# 2009 BMW X3 E83 REAR axle nut torque



## Bustingear (Feb 27, 2013)

Finishing my rear axle replacements on my 2009 BMW X3 E83 and have searched the internet and this site for the rear 36 point axle nut torque settings to no avail. Would appreciate someone coming to the rescue. Thanks!!


----------



## Bustingear (Feb 27, 2013)

Also need the torque settings for 2009 BMW X3 rear half shaft CV axles to the differential. There are 6 12MM bolts on each side.


----------



## Bustingear (Feb 27, 2013)

bump


----------



## Bustingear (Feb 27, 2013)

Bustingear said:


> Finishing my rear axle replacements on my 2009 BMW X3 E83 and have searched the internet and this site for the rear 36 point axle nut torque settings to no avail. Would appreciate someone coming to the rescue. Thanks!!

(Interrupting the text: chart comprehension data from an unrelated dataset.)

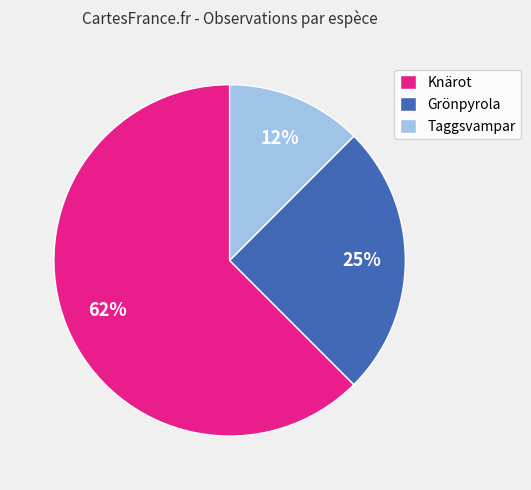

Between Taggsvampar and Knärot, which is larger?

Knärot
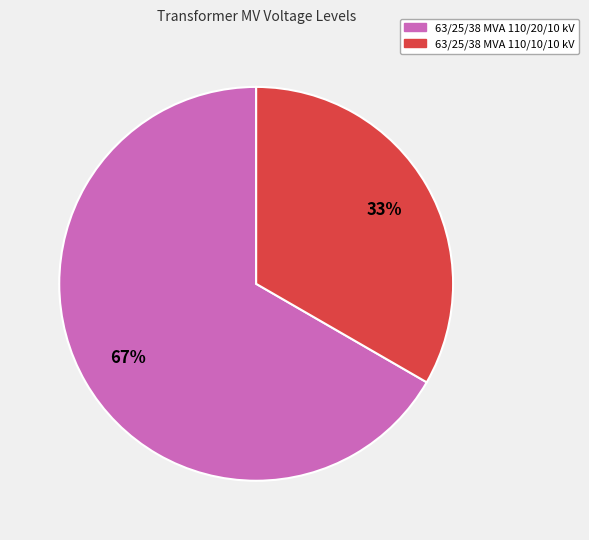

True or false: 63/25/38 MVA 110/20/10 kV accounts for 78% of the total.

False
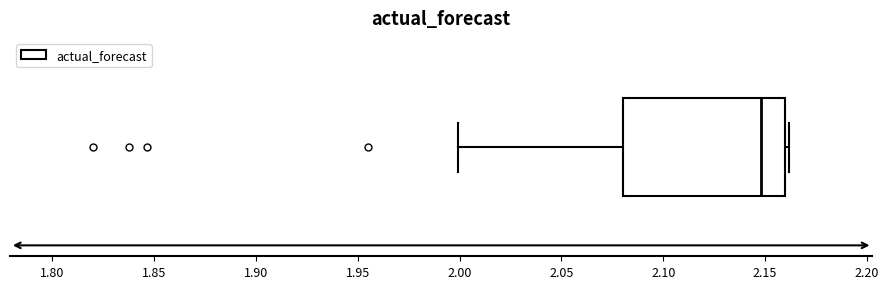

Read this box plot against the x-axis: the position of the median line, the range covered by the box, and the ends of both whiskers. The values are not printed on the chart, so give them approximately, as read against the axis.

median 2.15, box 2.08 to 2.16, whiskers 2.00 to 2.16 (just right of the box's right edge)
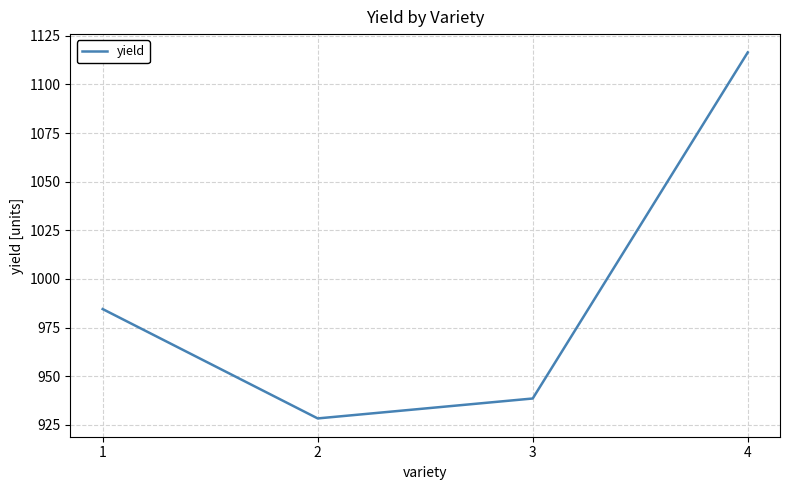

At which label is the value closest to 1022?

1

Also need the torque settings for 2009 BMW X3 rear half shaft CV axles to the differential. There are 6 12MM bolts on each side. 
Bump


----------



## Bustingear (Feb 27, 2013)

bump


----------



## Doug Huffman (Apr 25, 2015)

Subscribe to a BMW Technical Information Service


----------



## Bustingear (Feb 27, 2013)

thanks but this is a one timer situation


----------



## Bustingear (Feb 27, 2013)

bump


----------